*Assignment*:
From the lines below, pick out every line that contains the word "cotisation" and copy each one in full.

*Supplied information*:
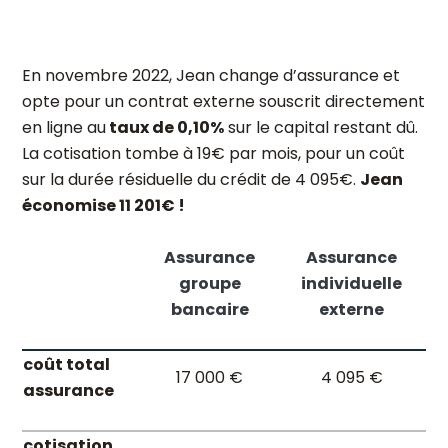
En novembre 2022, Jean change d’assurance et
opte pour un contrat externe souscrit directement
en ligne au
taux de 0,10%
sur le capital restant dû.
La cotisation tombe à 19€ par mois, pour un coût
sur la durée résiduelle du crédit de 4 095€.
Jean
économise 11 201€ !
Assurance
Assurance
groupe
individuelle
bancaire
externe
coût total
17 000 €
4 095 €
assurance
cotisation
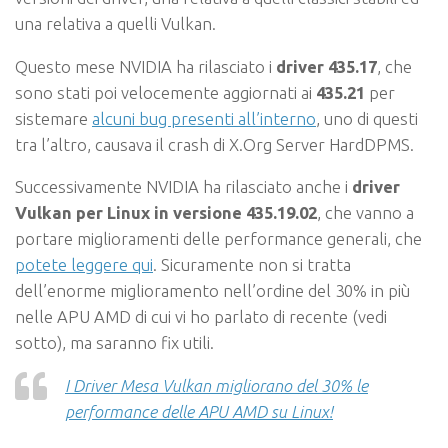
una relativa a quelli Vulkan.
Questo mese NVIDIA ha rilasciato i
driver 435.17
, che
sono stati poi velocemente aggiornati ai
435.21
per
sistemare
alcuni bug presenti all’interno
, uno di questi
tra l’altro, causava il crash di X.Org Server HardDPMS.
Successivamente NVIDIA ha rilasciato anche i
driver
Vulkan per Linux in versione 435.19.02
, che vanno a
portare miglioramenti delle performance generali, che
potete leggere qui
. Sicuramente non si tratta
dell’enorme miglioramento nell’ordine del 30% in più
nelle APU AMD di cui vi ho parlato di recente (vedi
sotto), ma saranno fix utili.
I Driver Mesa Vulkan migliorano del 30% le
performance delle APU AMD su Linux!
* * *
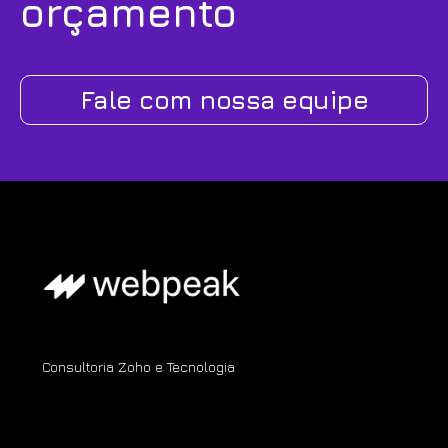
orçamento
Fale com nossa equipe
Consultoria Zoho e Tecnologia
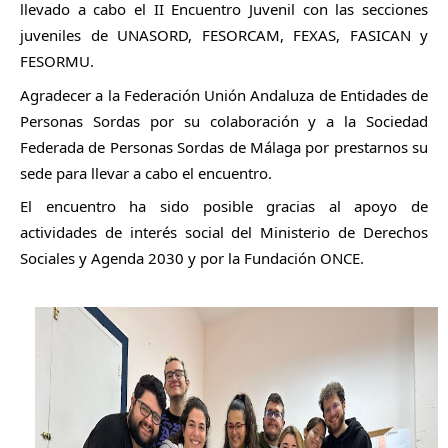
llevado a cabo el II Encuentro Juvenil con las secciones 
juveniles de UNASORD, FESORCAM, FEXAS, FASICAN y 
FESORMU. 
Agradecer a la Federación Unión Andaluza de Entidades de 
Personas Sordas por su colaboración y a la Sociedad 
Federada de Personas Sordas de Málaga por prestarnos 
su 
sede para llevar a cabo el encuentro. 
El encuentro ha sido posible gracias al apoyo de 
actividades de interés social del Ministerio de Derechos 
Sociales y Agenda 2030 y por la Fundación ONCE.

*Response area*:
La cotisation tombe à 19€ par mois, pour un coût
cotisation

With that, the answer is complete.